DoorDash was hacked; personal details of 5 million customers and employees leaked

Data protection specialists report that DoorDash has become the victim of a data breach incident. Through a post on its official blog, the food delivery company reported that an unidentified group of hackers managed to extract about 4.8 million customers, employees and delivery histories records.

Among the millions of records exposed during the incident are:

  • Full names
  • Phone numbers
  • Email address and delivery address
  • Delivery history
  • Hashed passwords

In addition, DoorDash mentions that the card numbers of some customers, dealers and merchants were also extracted, although these were not complete and the security numbers remain completely protected.

Company employees mentioned that the intrusion occurred last May 4th, although they don’t add more details, so it’s still a mystery how this incident went unnoticed for more than four months. The company added that customers who started using this service after April 5 will not be affected by the data theft.

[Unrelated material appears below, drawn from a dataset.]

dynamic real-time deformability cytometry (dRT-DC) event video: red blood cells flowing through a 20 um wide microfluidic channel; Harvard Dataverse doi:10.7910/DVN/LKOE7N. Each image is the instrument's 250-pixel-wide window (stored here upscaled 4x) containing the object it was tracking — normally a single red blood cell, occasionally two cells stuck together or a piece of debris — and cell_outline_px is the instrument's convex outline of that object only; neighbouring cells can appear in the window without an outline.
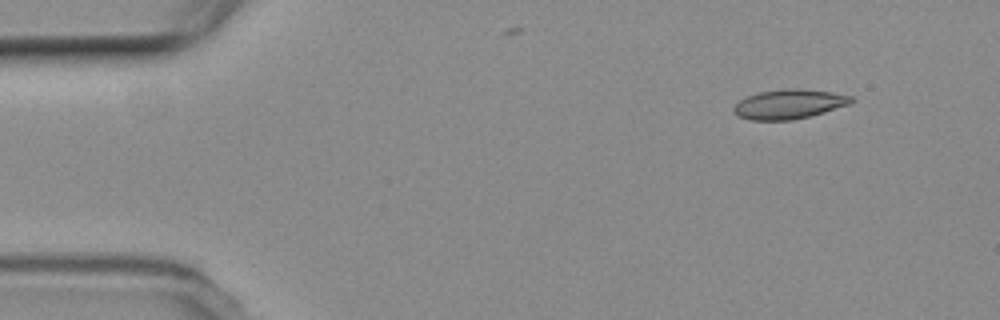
{"species": "common noctule bat (a hibernating species)", "species_latin": "Nyctalus noctula", "temperature_condition": "room temperature", "stored_images_in_passage": 5, "camera_frame_rate_fps": 3000, "um_per_image_px": 0.085, "animal": {"sex": "female", "body_mass_g": 19.3, "forearm_length_mm": 54.1}, "frame": {"image": 1, "passage_image": 2, "time_ms": 1.0, "image_size_px": [1000, 320], "cell_outline_px": [[856, 100], [852, 104], [824, 112], [792, 120], [748, 120], [732, 112], [732, 108], [740, 100], [748, 96], [760, 92], [780, 88], [800, 88], [832, 92], [852, 96]], "centroid_in_image_um": [67.1, 8.84], "position_along_channel_um": 17.9, "area_um2": 20.4}}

Mattie Magdovitz, the company’s communications manager, says the incident is the fault of one of the third-party service providers: “We barely detected the incident, we just started investigating; we are working with data protection experts to determine what exactly happened,” the spokeswoman added. The name of the indicated external company was not disclosed. 

Unfortunately, this is not the first time DoorDash has incurred data privacy scandals. Last year, multiple clients of the company reported the hacking of their accounts; although DoorDash initially denied a cybersecurity incident, the explanation they offered left affected users unsatisfied.  

According to data protection specialists from the International Institute of Cyber Security (IICS) the incident that occurred last year in DoorDash was a credential stuffing attack, in which hackers use leaked passwords from others online platforms to try to access other accounts, another example about how non recommended it is to use the same password on different websites.